▶ À faire
a - D'après le texte sur le travail des détenus dans les prisons privées, pourquoi les membres employeurs rejettent-ils l'idée que tous les détenus de ces prisons doivent consentir librement à travailler ? Répondez en une à trois phrases.
b - Poursuivez le texte sur le travail des détenus dans les prisons privées à partir de sa dernière phrase.

▶ Texte source
<<<<

Les membres employeurs ont rappelé que la commission d'experts s'est exprimée à plusieurs reprises sur la question de la relation entre le travail accompli par des détenus dans les prisons privées et les exigences de la convention. La commission d'experts a noté que les prisons privées existent dans plusieurs Etats de l'Australie et que les détenus de ces établissements qui refusent de travailler ne s'exposent pas directement à des désavantages ou à des sanctions. Ce refus est cependant considéré comme une non-participation aux activités de réinsertion. Il s'agit là d'une description impartiale de la situation. L'article 2, paragraphe 2 c), de la convention est assez clair sur ce point, puisqu'il exclut de la définition du travail forcé ou obligatoire «tout travail ou service exigé d'un individu comme conséquence d'une condamnation prononcée par une décision judiciaire, à la condition que ce travail ou service soit exécuté sous la surveillance et le contrôle des autorités publiques et que ledit individu ne soit pas concédé ou mis à la disposition de particuliers, compagnies ou personnes morales privées».

Les membres employeurs ont souligné que le travail accompli par les détenus est effectivement basé sur une décision judiciaire et ne constitue donc pas du travail forcé. Ce travail correspond donc à l'une des dérogations admises de ce terme. Cependant, la supervision et le contrôle des autorités publiques doivent être garantis, ce qui est conforme aux intérêts de l'Etat lui-même. Les membres employeurs ont souligné à cet égard que l'apparition de plus en plus fréquente de la gestion privée des établissements pénitentiaires ne peut être comparée avec le processus de privatisation beaucoup plus radical qui se produit actuellement dans de nombreux pays, dans des domaines tels que les télécommunications, les chemins de fer et les transports aériens. Le problème qui se pose avec la convention tient au fait que celle ci ne comporte pas de dispositions détaillées concernant l'extension de la supervision et du contrôle que les autorités publiques doivent exercer. Il importe à cet égard de noter qu'il n'a pas été possible de parvenir à une interprétation juridique plus poussée des dispositions de la convention pour définir les modalités selon lesquelles une telle supervision est conforme aux prescriptions de la convention. La commission d'experts a évoqué la nécessité, éventuellement, que tous les détenus aient à donner librement leur consentement pour accomplir un travail dans les prisons privées. Cependant, il s'agit là d'une extension des dispositions contenues dans la convention. Une telle règle aurait pour effet de privilégier les détenus des prisons privées par rapport à ceux des prisons publiques, dans lesquelles ce consentement ne serait pas nécessaire.

>>>>

▶ Matériel fourni
<<<<

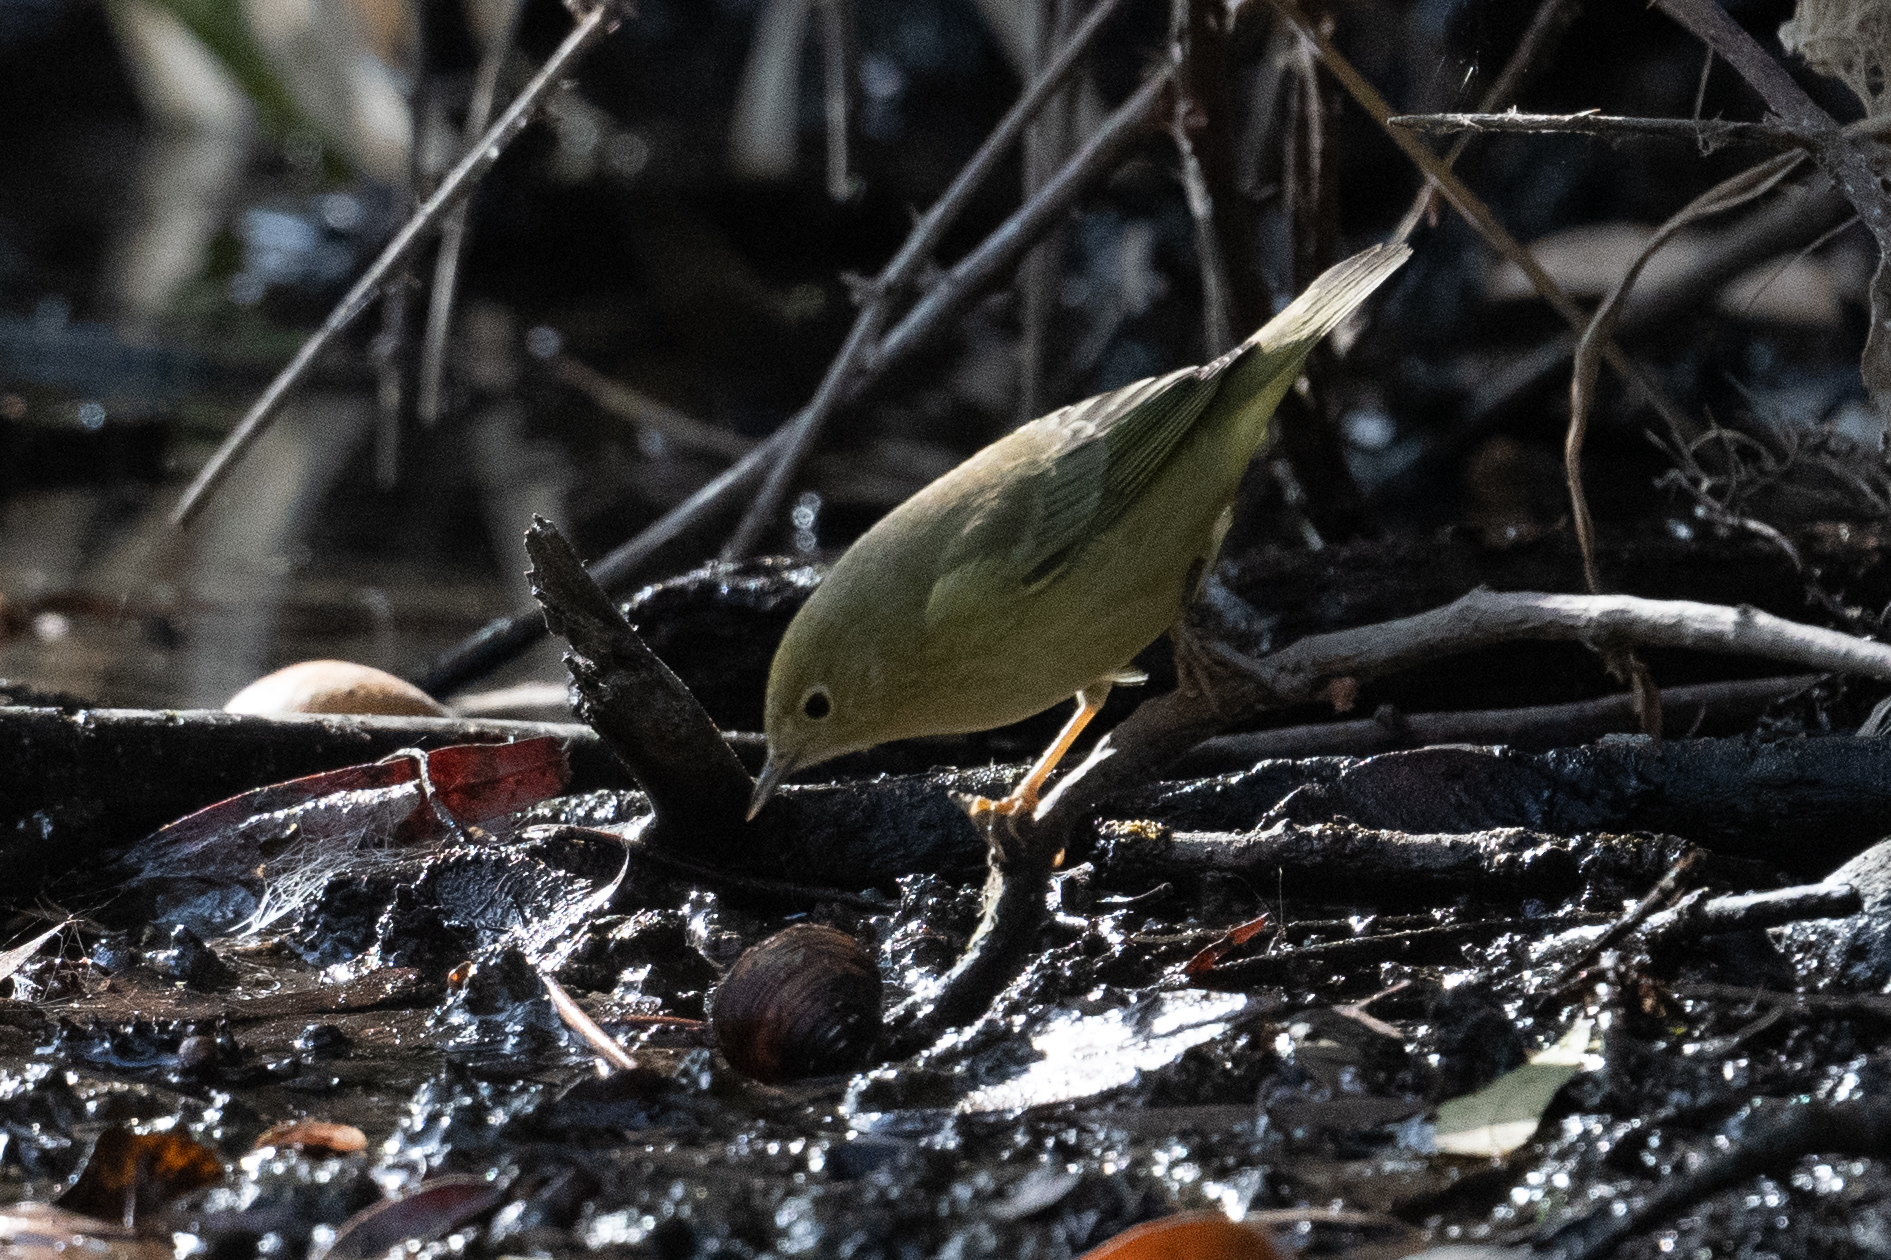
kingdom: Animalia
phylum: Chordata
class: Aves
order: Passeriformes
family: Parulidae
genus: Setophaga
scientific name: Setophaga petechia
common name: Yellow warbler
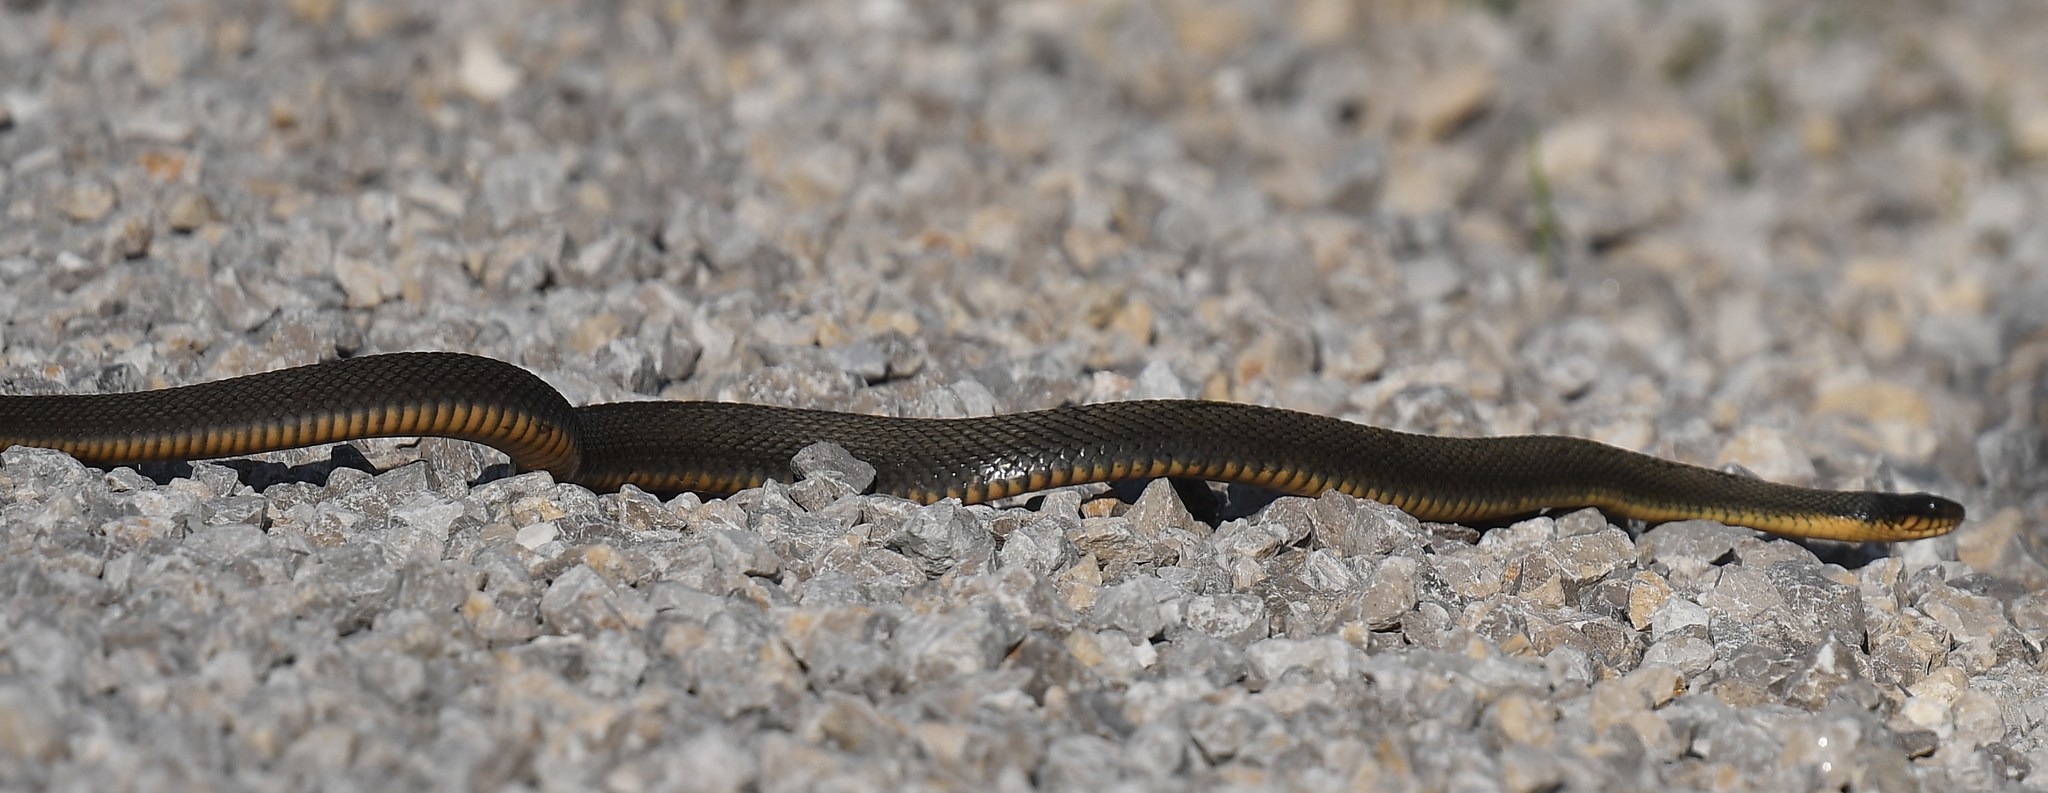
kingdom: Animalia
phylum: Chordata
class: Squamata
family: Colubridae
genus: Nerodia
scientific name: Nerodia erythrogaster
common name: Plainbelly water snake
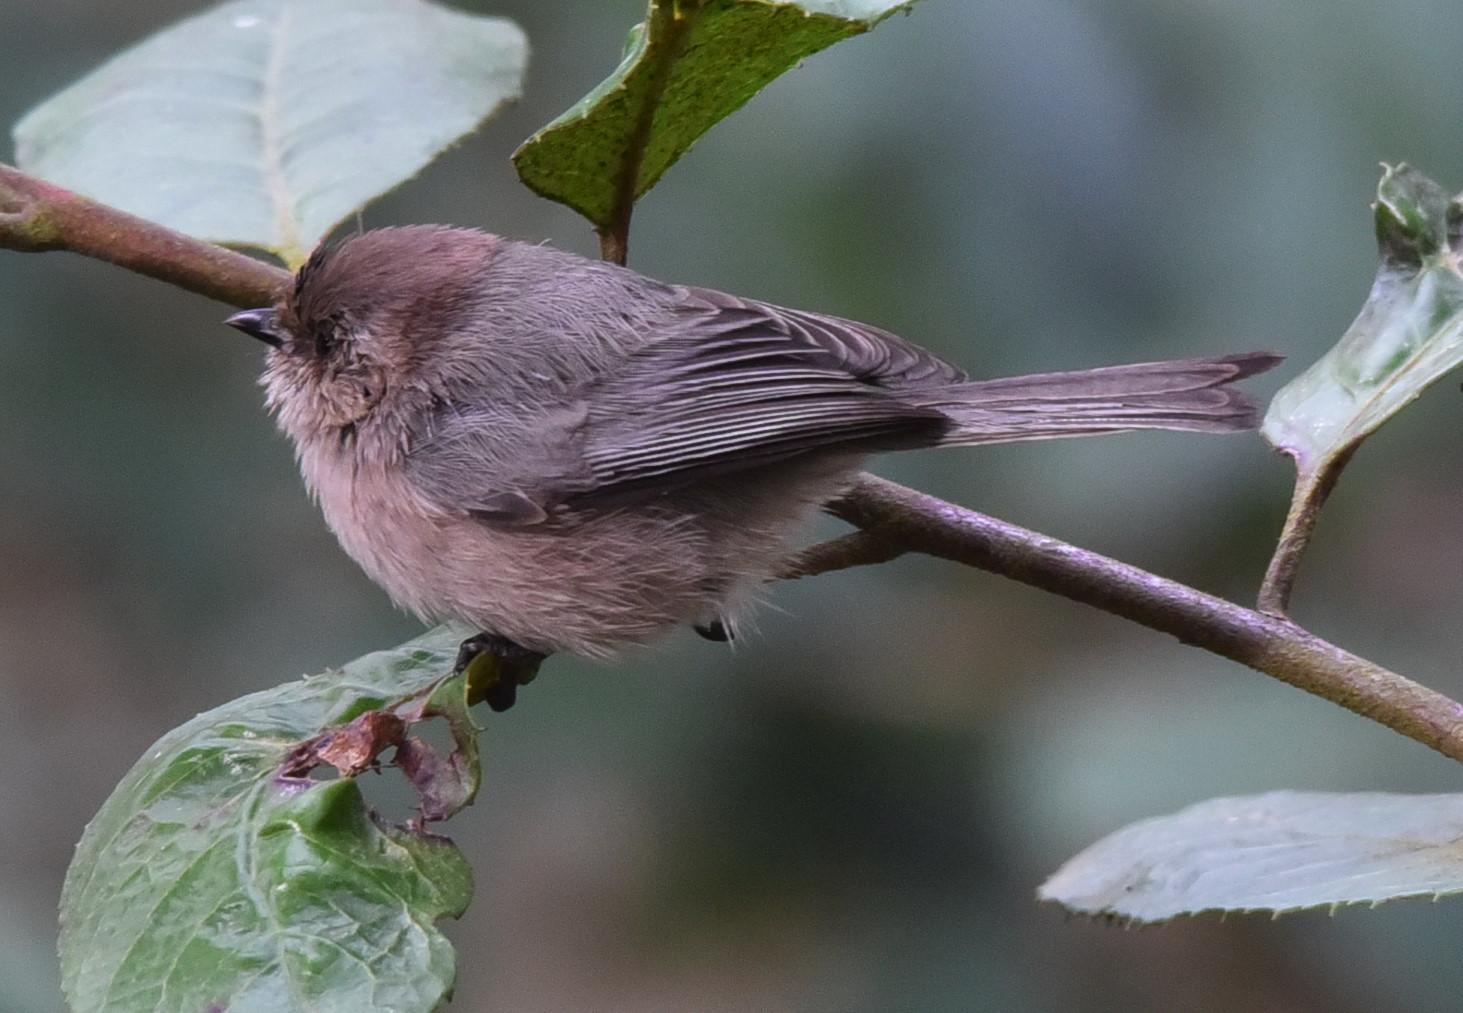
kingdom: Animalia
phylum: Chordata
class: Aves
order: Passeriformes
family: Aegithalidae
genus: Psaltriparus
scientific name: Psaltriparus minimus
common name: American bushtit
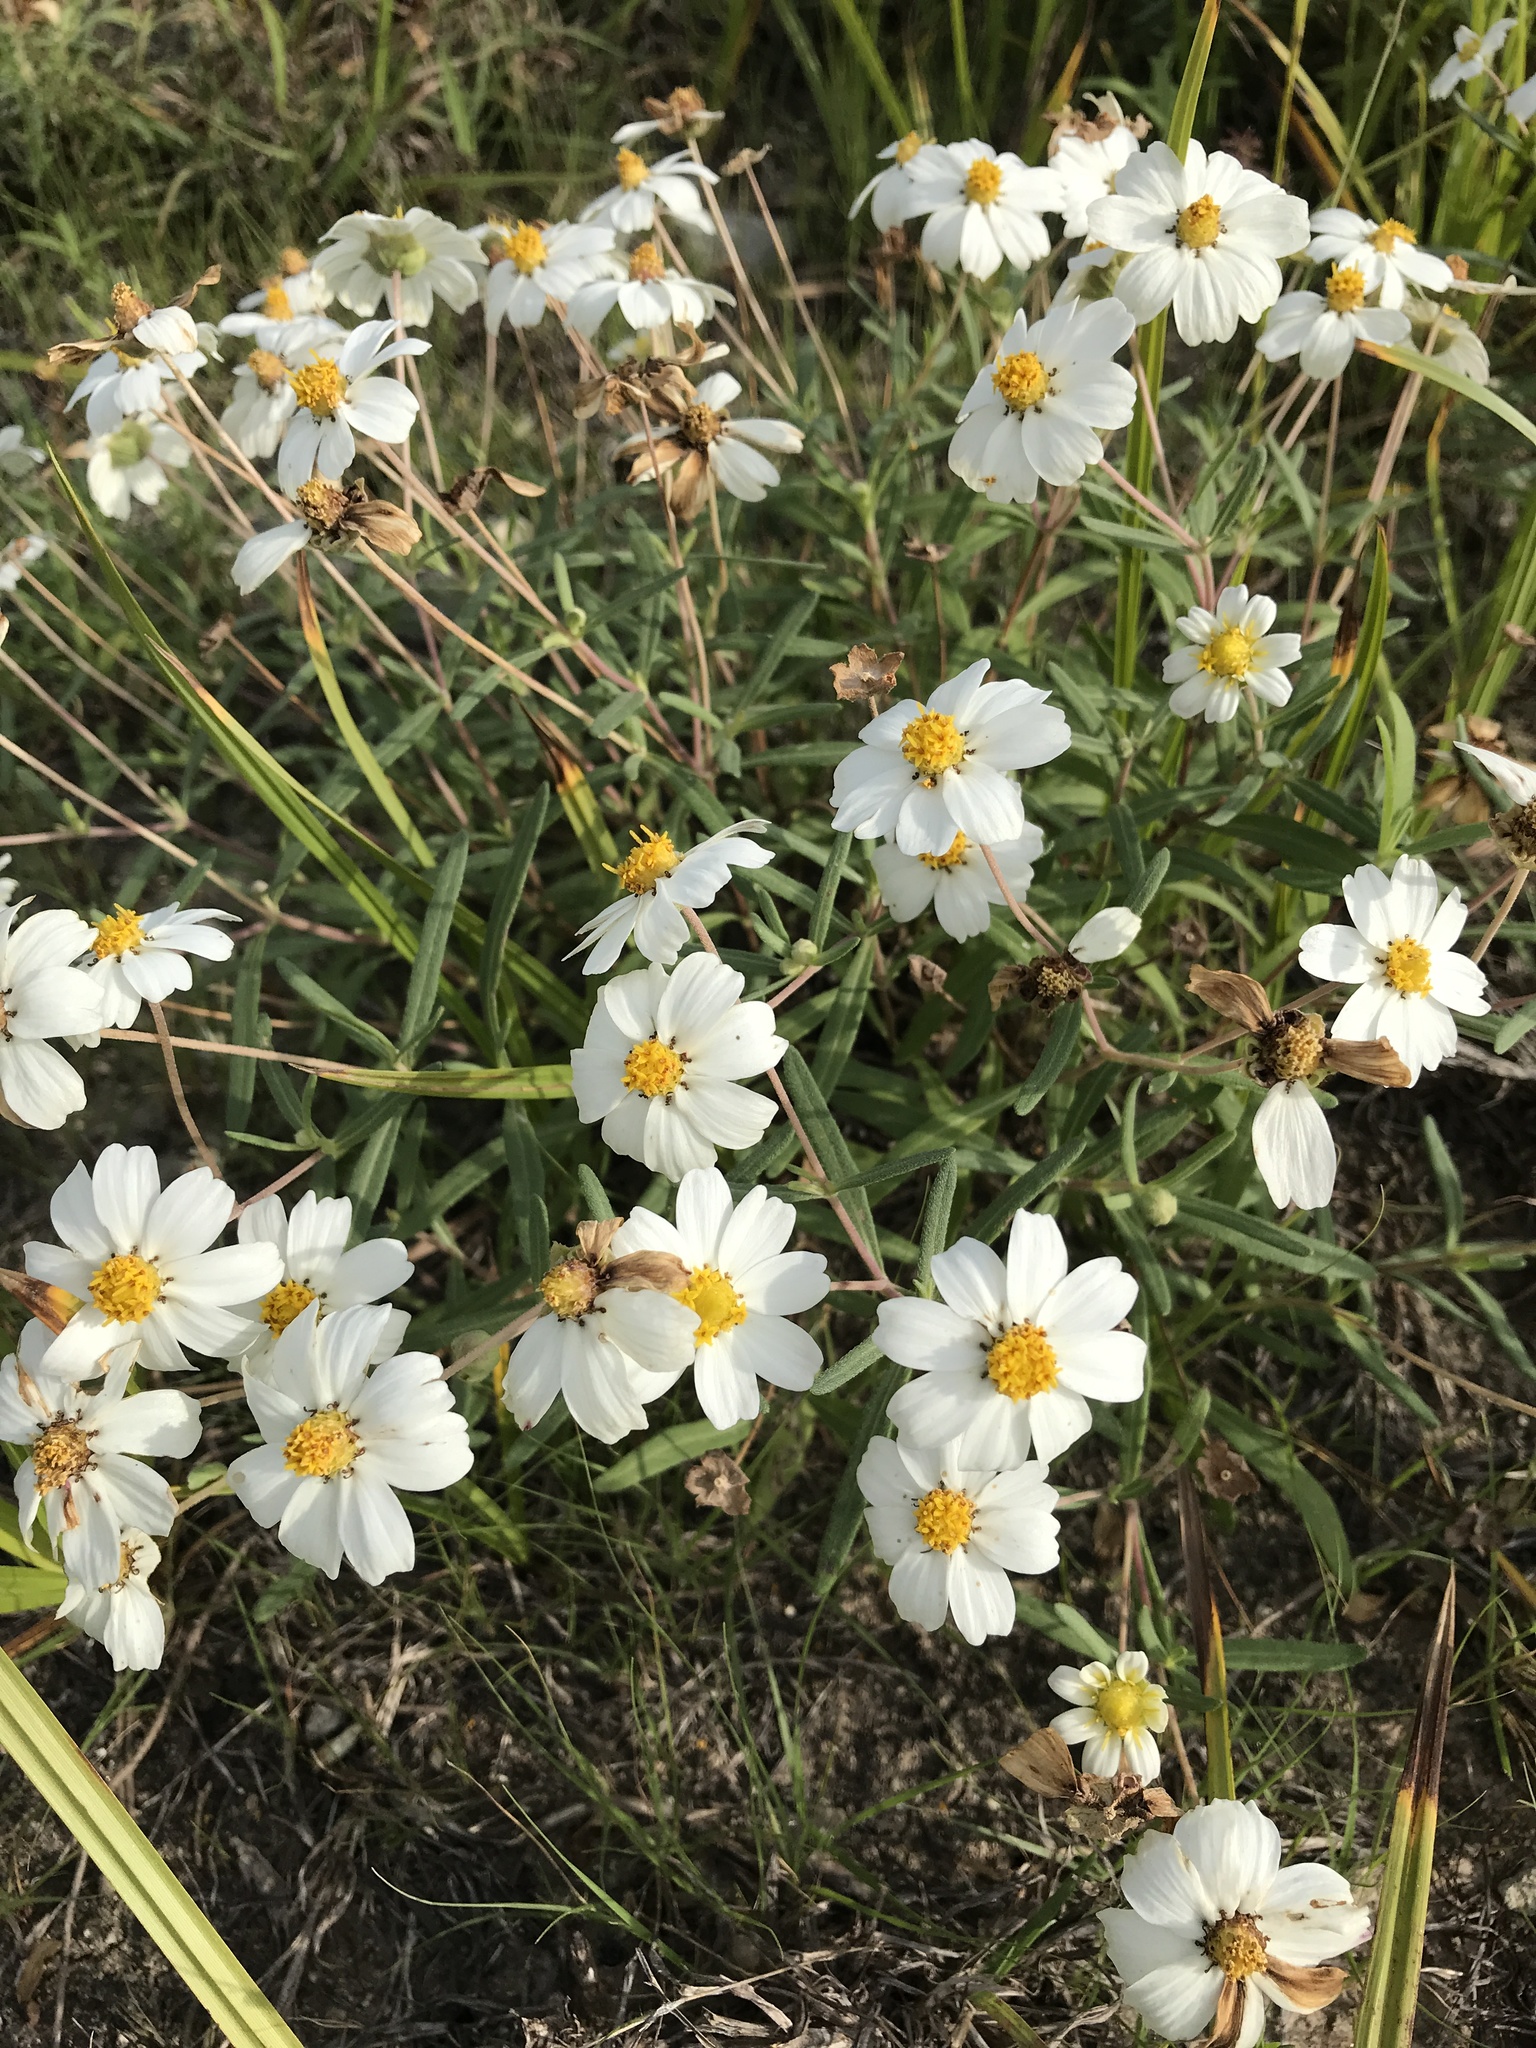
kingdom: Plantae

>>>>

▶ Réponses dans l'ordre
a - Les membres employeurs jugent que cette exigence irait au-delà des dispositions de la convention. De plus, une telle règle avantagerait les détenus des prisons privées par rapport à ceux des prisons publiques, dont le consentement ne serait pas requis.

b -
En ce qui concerne la signification du travail pénitentiaire pour les détenus eux-mêmes, les membres employeurs espèrent qu'il n'existe aucun désaccord fondamental quant à la nécessité de prendre toutes les mesures possibles pour favoriser la réinsertion des détenus, notamment en leur donnant la possibilité de travailler. Pour les prisons privées, l'une des difficultés majeures à cet égard consiste à fournir aux détenus un travail intelligent et constructif plutôt que les simples tâches ancillaires qu'on leur attribue trop souvent dans les prisons publiques. Le travail constitue un volet déterminant du processus de réinsertion des détenus; il les aide en outre à conserver leurs qualifications professionnelles et à gagner un peu d'argent, ce qui peut leur permettre de subvenir dans une certaine mesure aux besoins de leurs familles et éventuellement d'assurer le dédommagement des actes pour lesquels ils ont été condamnés.

En ce qui concerne le niveau des rémunérations offertes aux détenus, les membres employeurs ont déclaré qu'il n'y a pas lieu de les comparer avec celles qui sont offertes dans le cadre d'un emploi libre. D'une manière générale, les entreprises privées qui donnent du travail dans les établissements pénitentiaires s'exposent à un certain nombre de risques. Elles assument des risques touchant à la responsabilité en cas de dommages et le niveau de productivité qu'elles obtiennent est généralement très bas.

Pour conclure, les membres employeurs ont déclaré que le président de la commission d'experts, dans son intervention devant la commission, était fondé à désigner cette question comme l'une de celles dont la Commission de la Conférence et la commission d'experts devraient débattre de manière plus approfondie à l'avenir. On ne dispose pas, cependant, pour l'heure, d'éléments suffisants pour procéder à une évaluation adéquate. Dans le cas spécifique de l'Australie, la commission d'experts n'a soulevé aucune préoccupation majeure non plus qu'elle n'a évoqué de violation majeure des dispositions de la convention. Ce cas est examiné par la Commission de la Conférence essentiellement pour aborder un phénomène nouveau. Dans ses conclusions, la commission devrait donc se borner à demander au gouvernement de fournir des informations sur l'évolution de la situation, comme il s'est d'ailleurs déjà engagé lui-même à le faire.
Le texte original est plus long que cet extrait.